The web site for the study encourages bereaved parents to let their children participate, while acknowledging that the one-on-one interviews, lasting 90 minutes to three hours, cover sensitive matters.
"The field researchers are trained to recognize when a child is upset and will periodically ask your child if he/she is okay to continue," the web site says. "If your child becomes upset, he/she can decide to stop the interview at any time."
Among the children taking part is Aimee Wriglesworth's daughter, Savannah, who was 5 when her father died at home on Nov. 20, 2013. Family photos from the preceding days show Savannah cuddling up with him as he lay stricken in bed.
Chad Wriglesworth initially joined the Air Force and was deployed to Iraq in 2008. He transferred to the Army in 2009, and was deployed to Afghanistan in 2011.
According to his wife, he began reporting lumps on various parts of his body starting in 2011 and was diagnosed in 2012 with Stage 4 melanoma, a deadly form of skin cancer. The military, without being more specific, ruled that the major's death occurred in the line of duty; his wife believes the cancer was caused by his exposure to toxic fumes from open-air "burn pits" in Iraq that were used to destroy waste at U.S. bases.
Another study participant is Ryan Manion Borek, whose brother, Marine Lt. Travis Manion, was killed in combat in Iraq in 2007. Borek now heads a foundation named after her brother, which seeks to assist veterans, as well as families of fallen service members.
Borek expressed hope that the study's findings will reflect the wide range of ways in which survivors respond to the deaths of their loved ones.
"We don't all fit into the same box," she said. "That's the beauty of doing a study like this - we can begin to understand all the different ways people are dealing with their loss."
A video produced by the research team conveys the breadth of the study, featuring brief interviews with some of the survivors who decided to participate.
They include a Marine Corps officer, Lisa Doring, whose Marine husband died in a helicopter crash near their base in Iraq; a mother whose only son, an Army private, was killed by friendly fire in Afghanistan; and a couple whose son, serving in the Coast Guard, committed suicide after what they described as sustained bullying and harassment.
Of all the active-duty deaths in the period being studied, about 13 percent were suicides. Accidents accounted for 35 percent, combat 30 percent, illness 15 percent and homicide 3 percent, according to Cozza.
One of the major partners for the study is the Arlington, Va.-based support group known as TAPS — the Tragedy Assistance Program for Survivors.
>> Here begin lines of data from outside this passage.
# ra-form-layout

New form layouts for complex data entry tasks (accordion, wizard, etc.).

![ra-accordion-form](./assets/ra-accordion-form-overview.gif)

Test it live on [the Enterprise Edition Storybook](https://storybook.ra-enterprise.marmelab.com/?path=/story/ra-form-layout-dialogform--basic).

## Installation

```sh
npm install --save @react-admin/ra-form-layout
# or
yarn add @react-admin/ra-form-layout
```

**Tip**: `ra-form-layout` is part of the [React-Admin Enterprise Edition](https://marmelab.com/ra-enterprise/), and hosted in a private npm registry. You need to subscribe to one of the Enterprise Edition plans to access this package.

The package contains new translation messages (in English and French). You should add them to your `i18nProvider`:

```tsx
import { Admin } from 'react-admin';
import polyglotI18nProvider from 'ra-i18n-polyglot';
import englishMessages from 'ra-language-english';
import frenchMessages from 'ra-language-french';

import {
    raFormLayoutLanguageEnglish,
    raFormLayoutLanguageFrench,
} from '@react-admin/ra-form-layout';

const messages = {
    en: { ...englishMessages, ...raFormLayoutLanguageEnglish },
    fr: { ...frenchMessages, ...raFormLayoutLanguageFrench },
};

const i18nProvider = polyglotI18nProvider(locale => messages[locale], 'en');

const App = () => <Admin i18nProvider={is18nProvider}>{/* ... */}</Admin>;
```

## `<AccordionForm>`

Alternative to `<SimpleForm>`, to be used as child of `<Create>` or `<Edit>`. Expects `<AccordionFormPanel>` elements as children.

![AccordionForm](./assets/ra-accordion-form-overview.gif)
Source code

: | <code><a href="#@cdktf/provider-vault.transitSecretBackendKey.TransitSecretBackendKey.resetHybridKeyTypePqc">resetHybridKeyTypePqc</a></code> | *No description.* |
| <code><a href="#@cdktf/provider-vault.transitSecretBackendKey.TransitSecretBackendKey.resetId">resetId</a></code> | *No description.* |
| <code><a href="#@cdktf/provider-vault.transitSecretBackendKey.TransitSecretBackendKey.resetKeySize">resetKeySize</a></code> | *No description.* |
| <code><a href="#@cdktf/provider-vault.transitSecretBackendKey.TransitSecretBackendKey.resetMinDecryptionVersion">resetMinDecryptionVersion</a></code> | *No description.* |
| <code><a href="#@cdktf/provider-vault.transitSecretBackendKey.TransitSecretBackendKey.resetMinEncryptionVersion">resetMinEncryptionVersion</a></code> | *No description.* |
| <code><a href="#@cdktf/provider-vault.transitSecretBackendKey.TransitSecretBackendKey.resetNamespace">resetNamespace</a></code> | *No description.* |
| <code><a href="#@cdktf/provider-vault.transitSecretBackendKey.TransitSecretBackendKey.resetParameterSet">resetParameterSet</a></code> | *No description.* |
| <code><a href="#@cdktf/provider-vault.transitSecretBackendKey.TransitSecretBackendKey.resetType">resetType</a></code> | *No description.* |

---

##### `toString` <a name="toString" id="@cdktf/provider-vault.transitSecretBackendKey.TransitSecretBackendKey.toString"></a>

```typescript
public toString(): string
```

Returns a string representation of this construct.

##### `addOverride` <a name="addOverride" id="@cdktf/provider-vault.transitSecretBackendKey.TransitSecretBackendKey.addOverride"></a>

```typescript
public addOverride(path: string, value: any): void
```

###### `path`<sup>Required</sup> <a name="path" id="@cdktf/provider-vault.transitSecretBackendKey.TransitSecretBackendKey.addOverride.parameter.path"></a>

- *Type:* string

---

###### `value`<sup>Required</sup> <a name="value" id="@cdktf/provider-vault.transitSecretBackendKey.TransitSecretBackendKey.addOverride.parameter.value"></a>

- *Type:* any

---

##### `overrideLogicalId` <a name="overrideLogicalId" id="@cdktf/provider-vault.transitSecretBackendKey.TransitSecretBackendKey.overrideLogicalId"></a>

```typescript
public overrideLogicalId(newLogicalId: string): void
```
It was founded in 1994 by Bonnie Carroll two years after her husband, a brigadier general, died in an Army plane crash.
Carroll said she was heartened that the study encompassed all types of deaths, even including service members responsible for murder-suicides.
"Regardless of how the person died, at some point in their life they stepped forward to raise their right hand and say `I will protect this nation,'" Carroll said.